Statistics Flashcards
Descriptive Statistics?
Descriptive statistics is what we can say about a sample by observing the sample itself. This is somewhat limited and mostly consists of summarisations of the data, e.g. like aggregates on a column in a database table.
Inferential Statistics
Inferential statistics is what we can say about a population based on what we know about a sample. That means that we can infer (deduce or conclude from evidence rather than from explicit statements) about the population based on a smaller sample.
In statistics what is ‘Probability’?
Probability is what we can generally say about samples from a population.
So if we know 10 % of the population are left handed, we can expect 10 % of a sample randomly taken to be left handed.
In Probability Theory:
What does the experiment yield?
One possible outcome of a a sample space.
The sample space for tossing a coin is {head, tail}
In Probability Theory
What is a ‘Sample Space S’
A set of possible outcomes of an experiment.
The sample space for tossing a coin is {head, tail}
In Probability Theory
What is a ‘Event E’
An event is a possible outcome of an experiment, e.g. the event head when we toss a coin.
In Probability Theory
What is a ‘Probability of Outcome P(s)’
The probability of an outcome is always greater than 0 and less than 1, and the sum of the probability of all possible outcomes is 1, .
Descriptive Statistics
In Descriptive Statistics Which are the two different areas
Centrality and variability
Centrality: mean, median, mode
Descriptive Statistics
What is the Mean, or average and what kind of data is it most useful for?

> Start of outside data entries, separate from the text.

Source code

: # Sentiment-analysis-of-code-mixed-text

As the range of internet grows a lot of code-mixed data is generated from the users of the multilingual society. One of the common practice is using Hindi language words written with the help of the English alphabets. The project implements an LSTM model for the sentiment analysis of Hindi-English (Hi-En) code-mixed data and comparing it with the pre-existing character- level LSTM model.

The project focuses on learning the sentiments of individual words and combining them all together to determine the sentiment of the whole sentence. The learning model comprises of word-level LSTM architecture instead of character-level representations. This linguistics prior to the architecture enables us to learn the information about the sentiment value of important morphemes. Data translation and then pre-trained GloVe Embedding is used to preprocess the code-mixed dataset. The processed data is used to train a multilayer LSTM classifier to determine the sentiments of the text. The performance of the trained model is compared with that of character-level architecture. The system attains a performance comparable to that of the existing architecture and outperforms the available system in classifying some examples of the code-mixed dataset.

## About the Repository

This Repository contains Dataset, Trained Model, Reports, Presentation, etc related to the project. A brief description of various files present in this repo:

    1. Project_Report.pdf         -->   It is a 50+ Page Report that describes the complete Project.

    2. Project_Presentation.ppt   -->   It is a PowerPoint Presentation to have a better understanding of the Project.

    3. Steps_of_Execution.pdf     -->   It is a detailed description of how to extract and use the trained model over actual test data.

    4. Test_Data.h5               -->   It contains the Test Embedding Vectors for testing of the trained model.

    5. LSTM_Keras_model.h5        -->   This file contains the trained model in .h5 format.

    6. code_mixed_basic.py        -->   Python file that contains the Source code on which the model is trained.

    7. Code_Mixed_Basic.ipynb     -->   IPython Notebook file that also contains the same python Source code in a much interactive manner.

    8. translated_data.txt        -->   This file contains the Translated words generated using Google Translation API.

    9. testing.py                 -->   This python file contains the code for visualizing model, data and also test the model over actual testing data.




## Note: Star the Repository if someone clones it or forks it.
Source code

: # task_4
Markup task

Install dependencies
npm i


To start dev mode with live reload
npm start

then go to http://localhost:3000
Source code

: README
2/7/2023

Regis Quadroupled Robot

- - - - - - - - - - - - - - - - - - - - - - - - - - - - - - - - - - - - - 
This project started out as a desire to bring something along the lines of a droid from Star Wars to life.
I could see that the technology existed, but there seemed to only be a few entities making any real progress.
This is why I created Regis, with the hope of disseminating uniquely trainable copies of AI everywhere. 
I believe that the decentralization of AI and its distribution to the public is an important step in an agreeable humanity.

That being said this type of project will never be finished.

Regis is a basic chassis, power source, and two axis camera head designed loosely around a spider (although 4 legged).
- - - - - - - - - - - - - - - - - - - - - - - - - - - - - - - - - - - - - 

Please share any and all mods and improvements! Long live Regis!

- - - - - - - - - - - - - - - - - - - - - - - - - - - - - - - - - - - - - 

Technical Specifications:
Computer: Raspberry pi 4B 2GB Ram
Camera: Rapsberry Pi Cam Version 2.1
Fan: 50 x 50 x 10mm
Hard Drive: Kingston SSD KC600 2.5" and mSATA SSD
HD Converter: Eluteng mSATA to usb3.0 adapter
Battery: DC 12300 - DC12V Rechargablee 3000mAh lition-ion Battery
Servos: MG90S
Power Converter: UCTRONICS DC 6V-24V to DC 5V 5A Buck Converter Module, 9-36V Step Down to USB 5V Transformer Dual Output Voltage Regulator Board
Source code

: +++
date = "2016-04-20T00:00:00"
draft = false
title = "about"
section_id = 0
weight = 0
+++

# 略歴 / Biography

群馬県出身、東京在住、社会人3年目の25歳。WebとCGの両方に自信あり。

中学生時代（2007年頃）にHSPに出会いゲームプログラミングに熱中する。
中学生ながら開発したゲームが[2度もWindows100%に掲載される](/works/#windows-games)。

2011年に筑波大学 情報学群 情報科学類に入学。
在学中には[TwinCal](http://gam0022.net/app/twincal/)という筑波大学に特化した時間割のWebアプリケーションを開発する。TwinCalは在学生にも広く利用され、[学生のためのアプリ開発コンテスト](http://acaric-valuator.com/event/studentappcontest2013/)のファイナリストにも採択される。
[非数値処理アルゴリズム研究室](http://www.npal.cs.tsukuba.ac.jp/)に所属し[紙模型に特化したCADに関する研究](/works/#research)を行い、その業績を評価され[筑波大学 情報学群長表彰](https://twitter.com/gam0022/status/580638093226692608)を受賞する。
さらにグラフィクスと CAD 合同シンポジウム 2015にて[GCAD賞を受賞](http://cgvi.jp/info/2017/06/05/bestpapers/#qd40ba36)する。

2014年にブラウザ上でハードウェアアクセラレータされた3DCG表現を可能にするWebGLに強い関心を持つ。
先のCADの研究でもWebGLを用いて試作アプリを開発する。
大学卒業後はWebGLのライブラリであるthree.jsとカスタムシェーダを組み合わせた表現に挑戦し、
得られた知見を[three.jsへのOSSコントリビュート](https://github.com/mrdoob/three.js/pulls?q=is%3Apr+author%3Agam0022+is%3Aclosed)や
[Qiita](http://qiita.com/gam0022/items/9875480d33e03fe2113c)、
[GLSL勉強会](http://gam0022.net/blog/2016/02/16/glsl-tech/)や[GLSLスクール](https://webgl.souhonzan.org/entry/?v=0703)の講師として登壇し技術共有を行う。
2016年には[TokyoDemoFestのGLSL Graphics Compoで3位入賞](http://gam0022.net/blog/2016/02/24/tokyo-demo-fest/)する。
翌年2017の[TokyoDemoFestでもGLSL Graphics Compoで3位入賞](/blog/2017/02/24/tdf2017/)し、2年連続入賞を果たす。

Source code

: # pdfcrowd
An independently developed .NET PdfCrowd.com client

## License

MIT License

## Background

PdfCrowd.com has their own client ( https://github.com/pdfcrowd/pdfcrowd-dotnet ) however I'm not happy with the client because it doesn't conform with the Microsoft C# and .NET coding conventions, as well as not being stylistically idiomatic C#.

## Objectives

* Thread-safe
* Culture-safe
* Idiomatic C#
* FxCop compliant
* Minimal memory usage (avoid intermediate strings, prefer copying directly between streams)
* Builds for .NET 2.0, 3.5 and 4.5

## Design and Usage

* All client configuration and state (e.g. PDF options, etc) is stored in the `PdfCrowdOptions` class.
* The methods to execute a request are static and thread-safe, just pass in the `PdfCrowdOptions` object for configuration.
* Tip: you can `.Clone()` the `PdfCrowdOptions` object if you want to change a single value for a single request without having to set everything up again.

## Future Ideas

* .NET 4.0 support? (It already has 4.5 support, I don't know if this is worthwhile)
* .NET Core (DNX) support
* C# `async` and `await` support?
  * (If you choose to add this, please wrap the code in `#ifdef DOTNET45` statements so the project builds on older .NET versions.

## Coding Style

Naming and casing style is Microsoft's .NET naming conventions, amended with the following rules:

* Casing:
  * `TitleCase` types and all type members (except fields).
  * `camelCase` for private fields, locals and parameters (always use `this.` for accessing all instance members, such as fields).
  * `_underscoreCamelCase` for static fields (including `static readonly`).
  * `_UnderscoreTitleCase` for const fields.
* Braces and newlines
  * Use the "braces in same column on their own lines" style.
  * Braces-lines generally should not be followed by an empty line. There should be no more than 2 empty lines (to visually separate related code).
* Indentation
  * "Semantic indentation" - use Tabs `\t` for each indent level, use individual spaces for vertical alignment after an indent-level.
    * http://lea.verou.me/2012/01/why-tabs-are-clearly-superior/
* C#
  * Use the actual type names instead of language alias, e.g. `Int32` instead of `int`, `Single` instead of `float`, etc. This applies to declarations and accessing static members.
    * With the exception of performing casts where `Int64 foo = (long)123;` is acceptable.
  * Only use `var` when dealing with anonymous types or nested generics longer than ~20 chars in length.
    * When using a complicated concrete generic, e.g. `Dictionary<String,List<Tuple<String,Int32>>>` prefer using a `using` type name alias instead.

The mean / average is the sum of a value divided with the number of values.
Most useful with homogeneous data - variables of one type. categorical or binary.
In Descriptive Statistics
What is the Median
What is the median in an evenly numbered data set?
The exact middle value of the data set.
If n is even, the median is the mean value of the two middle elements
In Descriptive Statistics
What is the Mode
The mode is the most frequent element.
1 , 1, 2, 3, 4 = mode = 1
Standard Deviation
Measure of the amount of variation on a set of values.
Low standard deviation indicates that the values are closer to the mean - the distribution is less wide
A high standard deviation indicates that the values are spread out on a wider range
In Descriptive Statistics
Is Standard Deviation describing variability or centrality
Variability : Dispersion of the data
Centrality: centrality measures determine the relative significance of a node in a social network
What is Correlation Analysis concerned with
Correlation analysis is concerned with relations between variables, e.g. if one goes up, what happens to the other?
What is a Correlation Coefficient
A correlation coefficient is statistic measure of the degree that one variable Y is a function of another variable X.